About the time Andrew Young’s daughter was graduating from college, she heard a Christian missionary speak about the plight of the people of Uganda. And the talk inspired her to go to that African country and do what she could to help. But, before she went, Young said he tried to talk her out of it.

“You could get hurt,” he said.

She responded, “Dad, I could get hurt anywhere.”

He pleaded with her, “But you could get killed over there!”

She responded, “Dad, I could get killed right here in Atlanta.”

He tried every angle he could think of to dissuade her, but she was determined.
And later, on reflection, Young said, “I guess what I had been wanting all along was for her to be a respectable Christian, but she decided to become a dedicated disciple.”

That is precisely what Christ expects of us; not simply to be a respectable Christian, but a dedicated one; not simply to be a proper Christian, but a committed one; not simply to be a sensible Christian, but a passionate one.

The parable of the Good Samaritan is a practical application of the core commandment of our faith: Love God and love your neighbor as yourself. Yet, this parable has an edge to it. Jesus called the man who helped the one in need a “neighbor,” but he was not a neighbor in the usual sense of the term. He was not a friend, he did not have the same background and he held different beliefs. Jesus is telling his followers that we must stretch our boundaries beyond conventional wisdom. Our neighbors are not simply people who are more or less like we are, but anyone in need.

One day Mother Teresa got word that there was a family of Hindus living nearby who had no food. She did not ignore them because they were not Christians. Gathering up what she could, she took a bucket of beans and rice and visited the family. Then, after she left their house, the Hindu mother divided the food in half and took half of it to a hungry family of Muslims that lived nearby. (5)

Christ urges us to extend ourselves to others, no matter who they are. He teaches that anyone who is in need is our neighbor. Sue Monk Kidd remembers back to an experience she had when she was twelve years-old. On the last day of summer vacation, when her best friends were enjoying their final day of freedom at the swimming pool, she didn’t get to join them. Her mother insisted that she go visit a nursing home with her church youth group. She went to the nursing home with resentment smoldering in her eyes. She writes: “Smarting from the inequity, I stood before this ancient looking woman, holding a bouquet of crepe paper flowers...I thrust the bouquet at her...and she spoke the words I haven’t forgotten for thirty years. ‘You didn’t want to come, did you child?’

“Her words stunned me. ‘Oh yes, I wanted to come,’ I protested. A smile lifted one side of her mouth. ‘It’s okay,’ she said. ‘You can’t force the heart.’(6)

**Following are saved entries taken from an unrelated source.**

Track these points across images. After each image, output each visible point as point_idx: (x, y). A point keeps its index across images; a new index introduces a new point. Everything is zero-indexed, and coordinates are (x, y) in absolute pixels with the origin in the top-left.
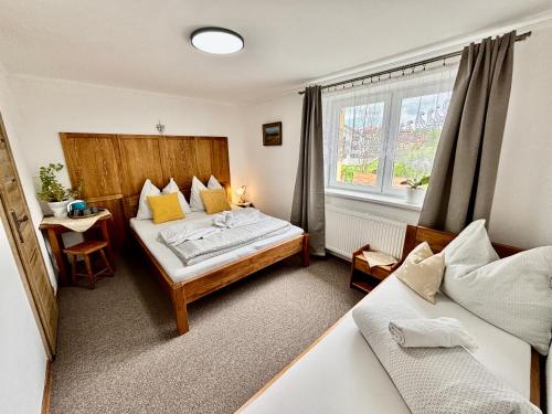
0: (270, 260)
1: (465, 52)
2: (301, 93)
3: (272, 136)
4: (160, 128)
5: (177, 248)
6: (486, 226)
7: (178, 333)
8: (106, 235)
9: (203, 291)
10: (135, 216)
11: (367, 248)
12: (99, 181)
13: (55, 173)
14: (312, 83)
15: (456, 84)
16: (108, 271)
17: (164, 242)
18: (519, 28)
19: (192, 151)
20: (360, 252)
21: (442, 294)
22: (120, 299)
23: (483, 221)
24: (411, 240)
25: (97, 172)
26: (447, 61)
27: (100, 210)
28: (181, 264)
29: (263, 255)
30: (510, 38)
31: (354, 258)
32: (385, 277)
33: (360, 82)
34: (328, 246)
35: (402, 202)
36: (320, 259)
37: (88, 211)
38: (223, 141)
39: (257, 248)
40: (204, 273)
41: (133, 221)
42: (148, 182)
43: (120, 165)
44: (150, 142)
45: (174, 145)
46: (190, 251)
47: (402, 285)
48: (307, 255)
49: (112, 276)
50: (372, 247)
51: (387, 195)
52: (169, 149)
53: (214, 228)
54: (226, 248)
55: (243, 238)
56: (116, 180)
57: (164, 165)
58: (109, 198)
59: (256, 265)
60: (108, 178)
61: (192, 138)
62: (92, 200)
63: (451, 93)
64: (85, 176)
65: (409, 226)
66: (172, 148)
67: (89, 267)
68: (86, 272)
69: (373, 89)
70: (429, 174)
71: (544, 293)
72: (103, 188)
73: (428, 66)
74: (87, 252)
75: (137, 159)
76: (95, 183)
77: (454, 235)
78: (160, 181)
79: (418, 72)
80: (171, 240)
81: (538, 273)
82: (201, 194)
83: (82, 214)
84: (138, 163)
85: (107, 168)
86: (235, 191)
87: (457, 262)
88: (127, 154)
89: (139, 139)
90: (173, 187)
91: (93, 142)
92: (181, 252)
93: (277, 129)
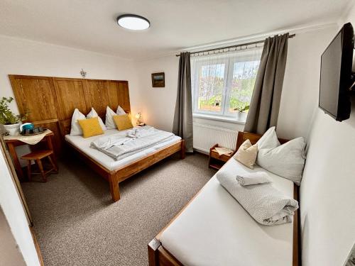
0: (164, 156)
1: (266, 41)
2: (177, 56)
3: (158, 81)
4: (83, 73)
5: (108, 151)
6: (275, 130)
7: (114, 200)
8: (51, 146)
9: (127, 175)
10: (69, 133)
11: (217, 146)
12: (40, 110)
13: (8, 104)
14: (185, 50)
15: (262, 57)
16: (54, 171)
17: (96, 148)
18: (291, 31)
19: (105, 90)
20: (214, 148)
21: (257, 164)
22: (68, 186)
23: (274, 127)
24: (240, 139)
25: (38, 103)
26: (258, 45)
27: (45, 130)
28: (112, 160)
29: (160, 152)
30: (286, 36)
31: (211, 151)
32: (228, 160)
33: (212, 52)
34: (195, 147)
35: (235, 120)
36: (191, 154)
37: (36, 130)
38: (125, 83)
39: (157, 149)
40: (127, 164)
41: (67, 136)
42: (76, 110)
43: (55, 99)
44: (76, 84)
45: (93, 86)
46: (118, 152)
47: (237, 163)
48: (183, 153)
49: (57, 173)
50: (219, 145)
51: (227, 117)
52: (90, 89)
53: (128, 139)
54: (139, 149)
55: (148, 143)
56: (53, 109)
57: (87, 99)
58: (48, 122)
59: (156, 159)
60: (47, 107)
61: (105, 81)
62: (36, 123)
63: (259, 61)
64: (30, 106)
65: (239, 132)
66: (92, 87)
67: (41, 167)
68: (39, 171)
69: (220, 56)
70: (249, 104)
71: (298, 158)
72: (43, 114)
73: (248, 46)
74: (40, 158)
75: (68, 95)
76: (37, 111)
77: (261, 136)
78: (84, 110)
79: (243, 49)
80: (101, 147)
81: (297, 149)
82: (113, 118)
83: (32, 133)
84: (68, 97)
85: (46, 101)
86: (134, 116)
87: (263, 148)
88: (60, 91)
89: (69, 81)
90: (94, 114)
91: (35, 82)
92: (111, 153)
93: (162, 76)
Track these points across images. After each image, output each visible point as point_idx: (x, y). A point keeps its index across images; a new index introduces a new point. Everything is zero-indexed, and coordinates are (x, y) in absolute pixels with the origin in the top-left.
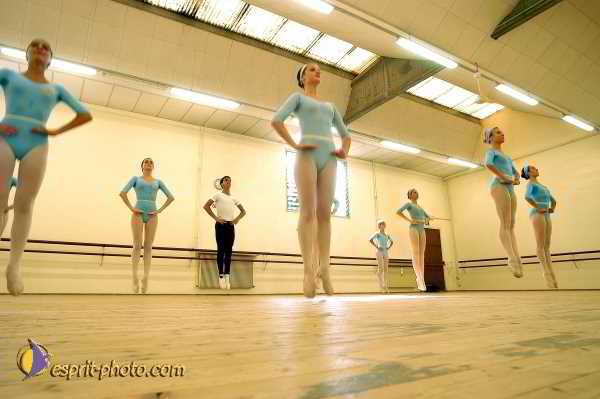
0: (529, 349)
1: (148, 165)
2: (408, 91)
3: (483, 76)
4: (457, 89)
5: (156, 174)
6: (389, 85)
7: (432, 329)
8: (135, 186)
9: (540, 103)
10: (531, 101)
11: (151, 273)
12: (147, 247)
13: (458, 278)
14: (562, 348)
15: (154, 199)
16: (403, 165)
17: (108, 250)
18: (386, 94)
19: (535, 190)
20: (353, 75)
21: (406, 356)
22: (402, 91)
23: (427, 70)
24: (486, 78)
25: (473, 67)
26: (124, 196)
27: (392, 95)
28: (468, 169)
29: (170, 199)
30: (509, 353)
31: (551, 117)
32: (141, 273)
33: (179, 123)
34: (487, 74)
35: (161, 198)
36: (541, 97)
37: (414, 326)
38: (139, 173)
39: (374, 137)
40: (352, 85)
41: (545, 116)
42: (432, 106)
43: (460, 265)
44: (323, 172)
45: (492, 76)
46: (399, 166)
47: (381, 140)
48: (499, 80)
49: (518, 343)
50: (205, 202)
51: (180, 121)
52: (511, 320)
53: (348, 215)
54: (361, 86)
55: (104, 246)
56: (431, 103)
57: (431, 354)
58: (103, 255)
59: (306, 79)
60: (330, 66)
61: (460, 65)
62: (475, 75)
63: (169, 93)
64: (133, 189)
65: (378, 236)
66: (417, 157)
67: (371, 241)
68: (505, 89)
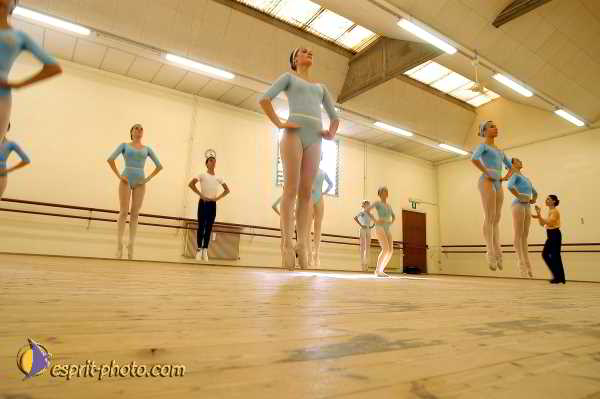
0: (497, 330)
1: (137, 132)
2: (406, 73)
3: (481, 63)
4: (455, 75)
5: (146, 141)
6: (387, 67)
7: (410, 308)
8: (123, 151)
9: (535, 95)
10: (526, 93)
11: (137, 239)
12: (134, 214)
13: (439, 262)
14: (528, 330)
15: (142, 167)
16: (395, 147)
17: (95, 214)
18: (383, 75)
19: (518, 181)
20: (351, 53)
21: (382, 330)
22: (399, 73)
23: (426, 54)
24: (484, 65)
25: (473, 55)
26: (111, 162)
27: (390, 76)
28: (458, 155)
29: (159, 168)
30: (479, 332)
31: (543, 110)
32: (126, 238)
33: (173, 91)
34: (485, 62)
35: (149, 166)
36: (536, 89)
37: (393, 304)
38: (129, 140)
39: (369, 118)
40: (350, 64)
41: (537, 108)
42: (427, 90)
43: (443, 249)
44: (310, 149)
45: (489, 64)
46: (391, 148)
47: (376, 121)
48: (497, 69)
49: (489, 324)
50: (191, 179)
51: (174, 88)
52: (487, 304)
53: (337, 193)
54: (359, 65)
55: (91, 210)
56: (427, 87)
57: (406, 329)
58: (90, 219)
59: (299, 60)
60: (329, 42)
61: (459, 51)
62: (473, 63)
63: (164, 59)
64: (121, 155)
65: (363, 215)
66: (408, 140)
67: (356, 219)
68: (501, 79)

You cannot force the heart, but your heart can be transformed. If you genuinely desire to love the way Christ loved, if you strive to be like the Good Samaritan who was truly a neighbor to the one in need, God will transform your heart. Meet the needs you encounter with the best you can muster, and just see what happens.


NOTES

  1. Susan Andrews, “The Mirror of Mercy,” in Lectionary Homiletics, July, 2001, p.21.
  2. Fred Craddock, Interpretation: Luke, (Louisville: John Knox Press, 1990), p.150.
  3. Bruce Metzger and Roland Murphy, editors, The New Oxford Annotated Bible, (New York: Oxford University Press, 1991), p.98 of the New Testament.
  4. Craddock, p. 151.
  5. Rich Mayfield, Reconstructing Christianity, (Lincoln, Nebraska: iUniverse, 2005), p.22.
  6. Susan Andrews, “The Mirror of Mercy,” p. 22.